** Opening LISTED RECORDS block **

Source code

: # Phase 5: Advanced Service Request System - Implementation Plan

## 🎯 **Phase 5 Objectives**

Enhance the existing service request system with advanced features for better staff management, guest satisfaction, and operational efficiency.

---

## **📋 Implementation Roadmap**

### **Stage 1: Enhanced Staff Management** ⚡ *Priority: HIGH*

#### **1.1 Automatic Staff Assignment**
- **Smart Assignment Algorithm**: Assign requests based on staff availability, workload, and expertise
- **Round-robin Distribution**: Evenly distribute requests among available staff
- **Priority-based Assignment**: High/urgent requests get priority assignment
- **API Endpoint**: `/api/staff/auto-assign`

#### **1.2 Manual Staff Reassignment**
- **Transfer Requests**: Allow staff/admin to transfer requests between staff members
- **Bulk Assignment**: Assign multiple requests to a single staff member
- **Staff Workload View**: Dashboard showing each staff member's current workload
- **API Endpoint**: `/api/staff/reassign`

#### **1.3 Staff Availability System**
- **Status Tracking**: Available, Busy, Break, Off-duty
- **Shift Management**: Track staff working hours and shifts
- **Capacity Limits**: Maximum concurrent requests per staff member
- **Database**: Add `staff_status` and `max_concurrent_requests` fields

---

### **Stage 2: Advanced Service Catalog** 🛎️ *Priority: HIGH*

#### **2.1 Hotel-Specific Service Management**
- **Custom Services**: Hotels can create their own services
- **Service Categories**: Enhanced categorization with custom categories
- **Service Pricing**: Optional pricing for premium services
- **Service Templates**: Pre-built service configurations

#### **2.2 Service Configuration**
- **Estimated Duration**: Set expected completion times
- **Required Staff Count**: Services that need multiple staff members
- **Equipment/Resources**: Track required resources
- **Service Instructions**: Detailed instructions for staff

** Closing LISTED RECORDS block **

_PROMPT:_
Gather every line of the records above that contains the word "Phase", and copy each one in full.

_SOLUTION FOR THIS PROBLEM:_
: # Phase 5: Advanced Service Request System - Implementation Plan
## 🎯 **Phase 5 Objectives**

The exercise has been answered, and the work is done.